▶ **Task directions**
Go to the line containing "Rendered at 2001 by 1125 pixels." in the records below and print it and every following line exactly, on through the line containing "List each element's type and", then stop.

▶ **Records provided**
----------

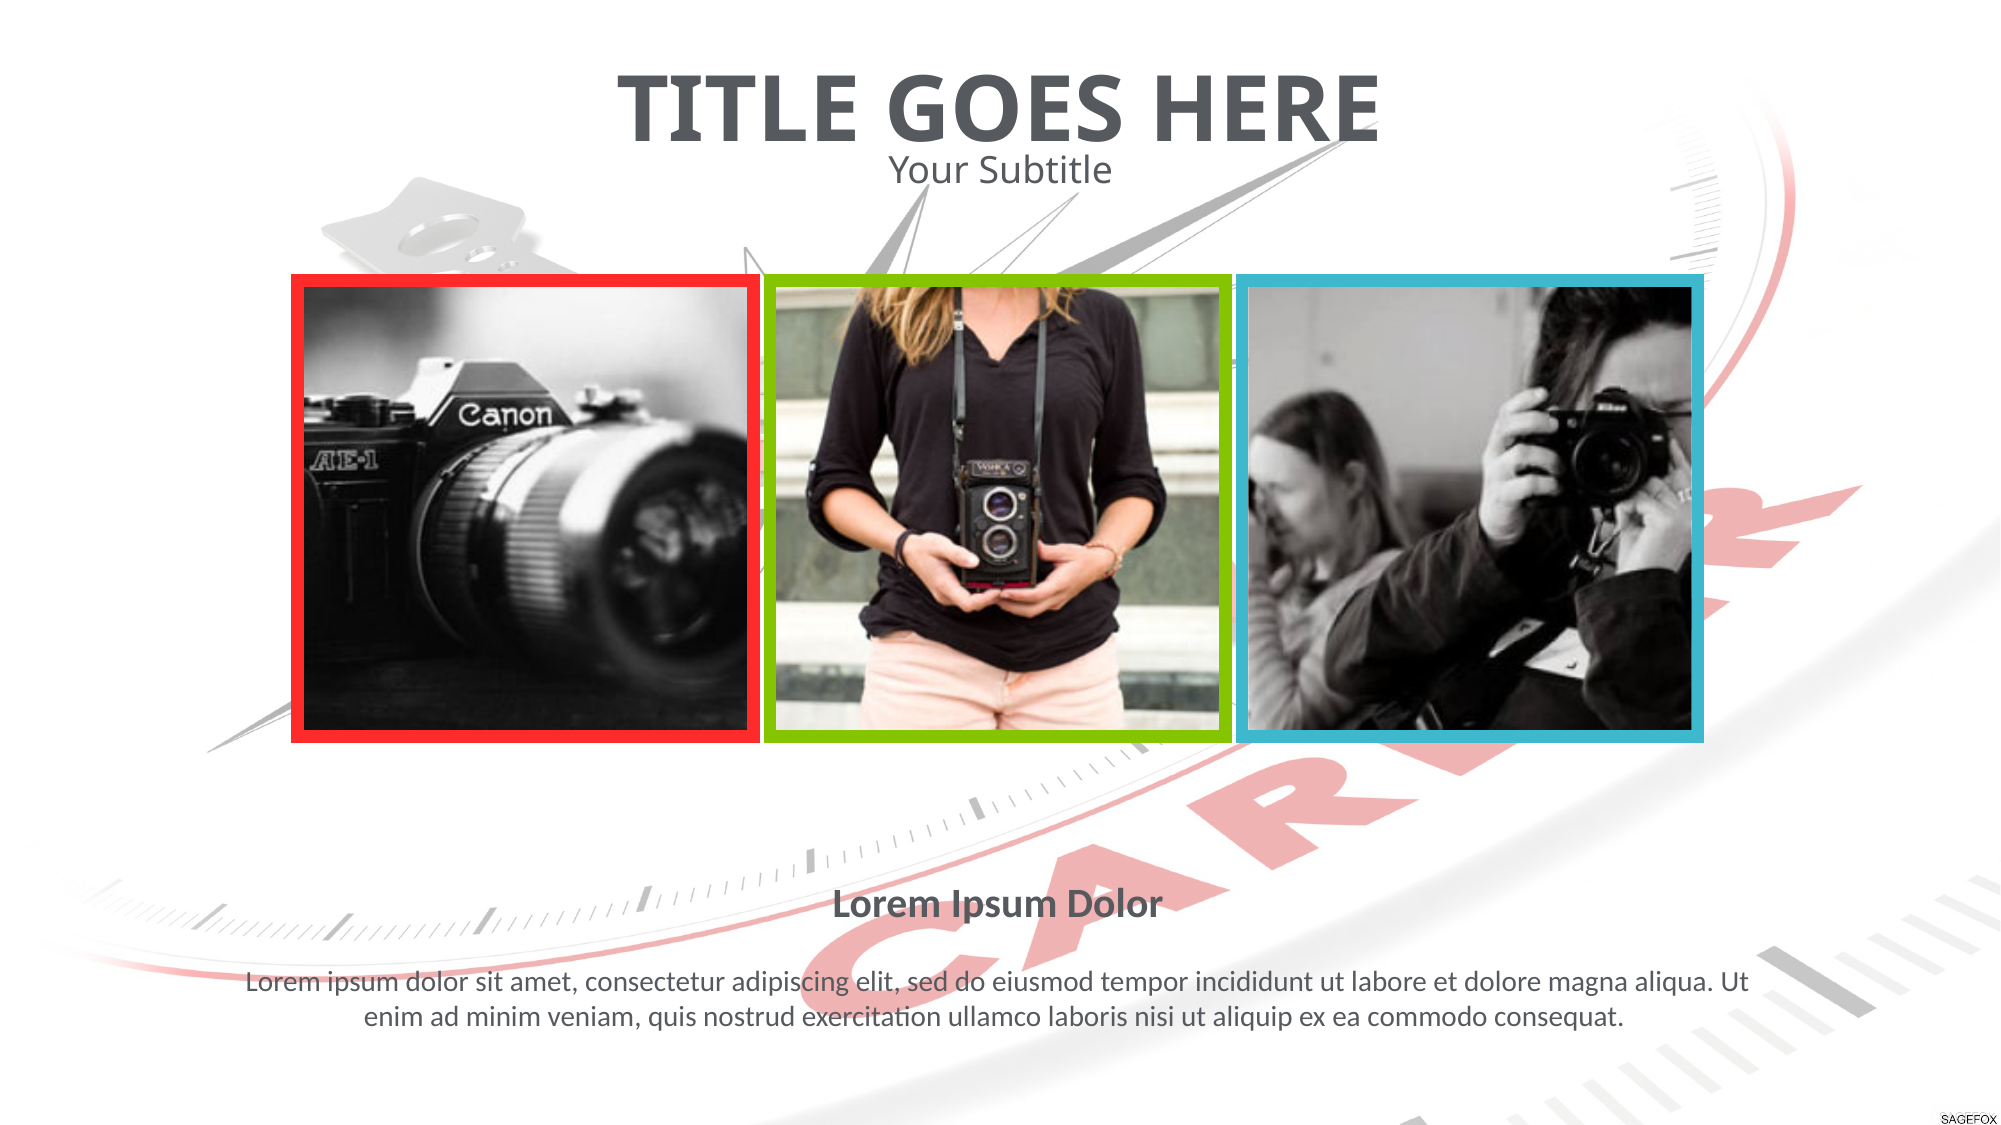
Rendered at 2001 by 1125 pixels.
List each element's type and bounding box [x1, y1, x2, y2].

----------

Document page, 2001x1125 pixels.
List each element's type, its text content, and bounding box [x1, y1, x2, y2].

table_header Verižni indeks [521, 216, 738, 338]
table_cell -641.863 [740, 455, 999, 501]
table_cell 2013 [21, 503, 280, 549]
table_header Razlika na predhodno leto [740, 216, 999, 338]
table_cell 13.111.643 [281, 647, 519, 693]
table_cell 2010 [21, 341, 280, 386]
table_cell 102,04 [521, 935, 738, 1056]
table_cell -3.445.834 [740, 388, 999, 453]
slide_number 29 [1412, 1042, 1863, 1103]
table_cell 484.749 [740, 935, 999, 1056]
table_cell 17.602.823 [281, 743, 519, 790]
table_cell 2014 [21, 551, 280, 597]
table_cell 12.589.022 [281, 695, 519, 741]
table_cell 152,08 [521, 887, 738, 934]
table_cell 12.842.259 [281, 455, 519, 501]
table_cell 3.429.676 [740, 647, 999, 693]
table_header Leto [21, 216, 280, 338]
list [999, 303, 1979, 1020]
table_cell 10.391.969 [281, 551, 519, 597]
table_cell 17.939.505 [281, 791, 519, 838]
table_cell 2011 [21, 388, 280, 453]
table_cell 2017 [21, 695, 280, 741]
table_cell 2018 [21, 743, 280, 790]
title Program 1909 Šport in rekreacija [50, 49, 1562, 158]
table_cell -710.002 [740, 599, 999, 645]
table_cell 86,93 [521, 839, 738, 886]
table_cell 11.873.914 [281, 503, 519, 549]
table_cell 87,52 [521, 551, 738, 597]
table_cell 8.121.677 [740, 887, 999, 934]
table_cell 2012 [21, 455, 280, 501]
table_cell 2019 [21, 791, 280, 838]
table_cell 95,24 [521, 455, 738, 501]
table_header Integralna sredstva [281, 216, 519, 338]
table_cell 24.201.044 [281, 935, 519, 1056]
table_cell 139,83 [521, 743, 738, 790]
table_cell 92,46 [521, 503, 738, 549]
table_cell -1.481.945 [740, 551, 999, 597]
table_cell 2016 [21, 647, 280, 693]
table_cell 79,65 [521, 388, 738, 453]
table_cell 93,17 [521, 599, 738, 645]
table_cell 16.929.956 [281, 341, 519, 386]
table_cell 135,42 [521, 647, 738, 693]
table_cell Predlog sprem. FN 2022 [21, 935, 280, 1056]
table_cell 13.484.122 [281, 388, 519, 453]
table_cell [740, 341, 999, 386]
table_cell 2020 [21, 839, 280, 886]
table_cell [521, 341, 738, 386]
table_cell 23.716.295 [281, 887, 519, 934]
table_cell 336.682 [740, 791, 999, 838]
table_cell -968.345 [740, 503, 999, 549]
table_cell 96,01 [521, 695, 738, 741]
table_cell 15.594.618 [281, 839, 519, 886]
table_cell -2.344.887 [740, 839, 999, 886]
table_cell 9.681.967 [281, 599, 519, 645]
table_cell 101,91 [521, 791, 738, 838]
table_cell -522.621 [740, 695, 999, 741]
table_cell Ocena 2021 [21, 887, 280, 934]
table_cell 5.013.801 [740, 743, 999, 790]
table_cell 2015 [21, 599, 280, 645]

----------

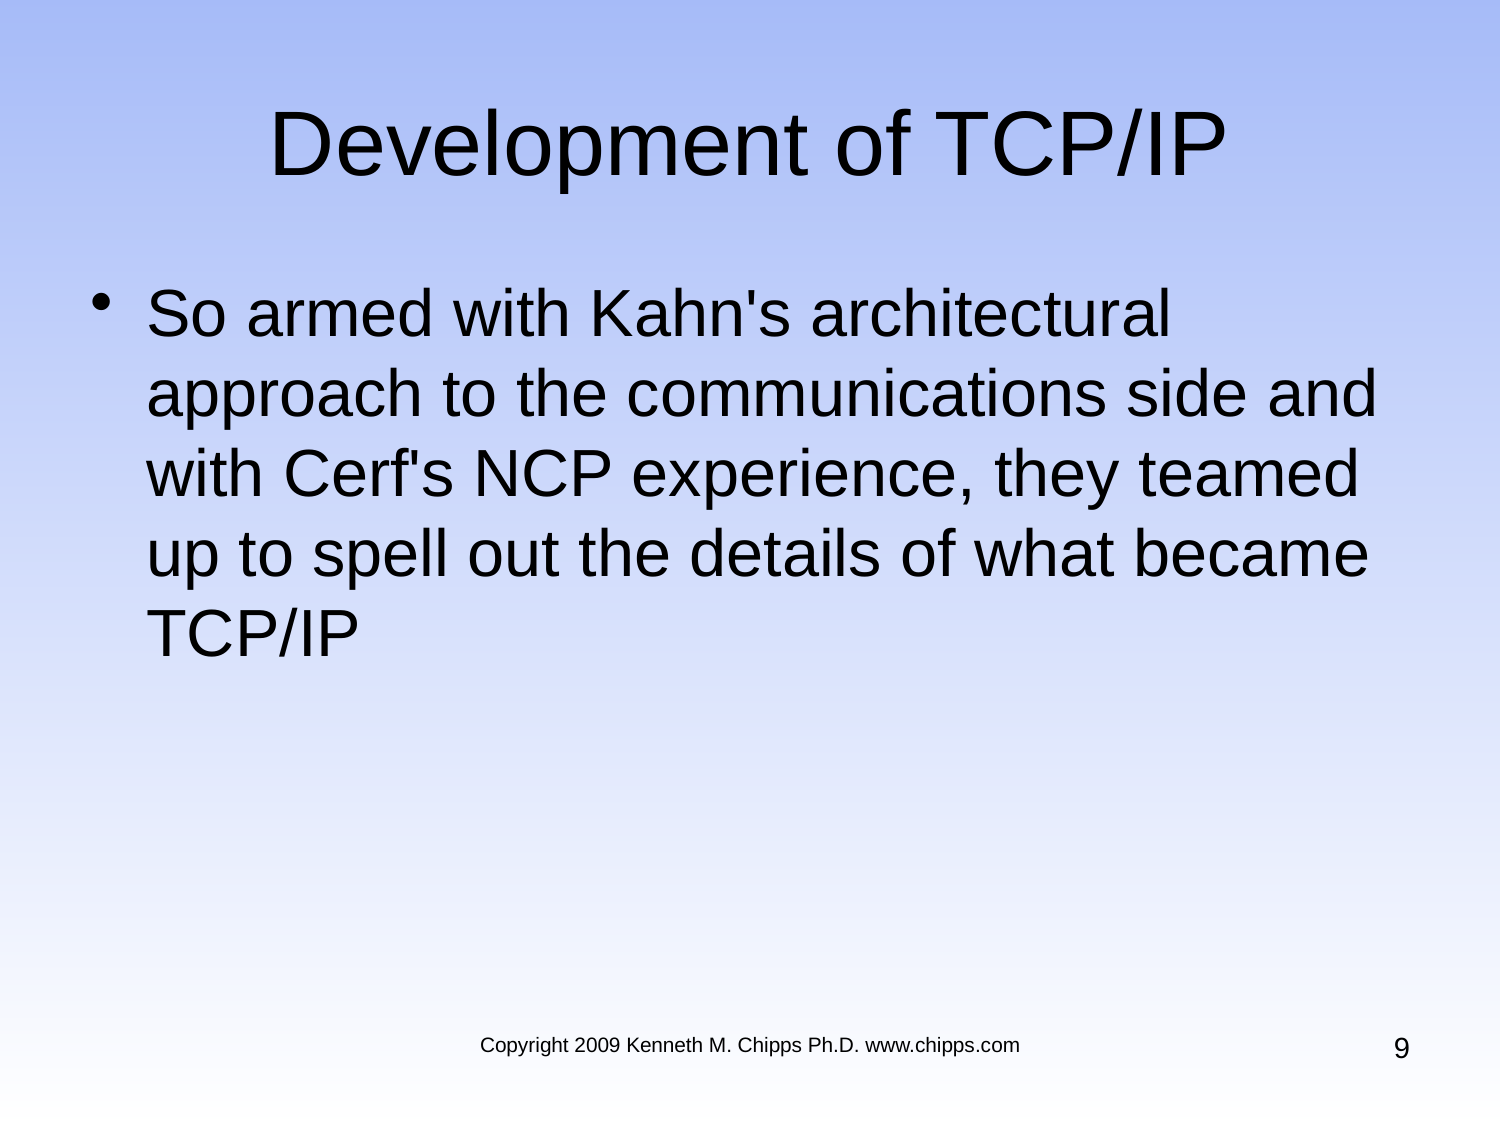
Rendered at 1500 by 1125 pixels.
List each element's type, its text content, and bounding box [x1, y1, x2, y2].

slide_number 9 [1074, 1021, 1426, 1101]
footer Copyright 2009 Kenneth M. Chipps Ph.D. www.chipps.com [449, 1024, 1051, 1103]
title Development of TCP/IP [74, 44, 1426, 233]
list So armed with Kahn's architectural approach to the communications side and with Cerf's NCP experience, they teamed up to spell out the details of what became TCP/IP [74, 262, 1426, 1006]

----------

▶ **Finished task**
Rendered at 2001 by 1125 pixels.
List each element's type and bounding box [x1, y1, x2, y2].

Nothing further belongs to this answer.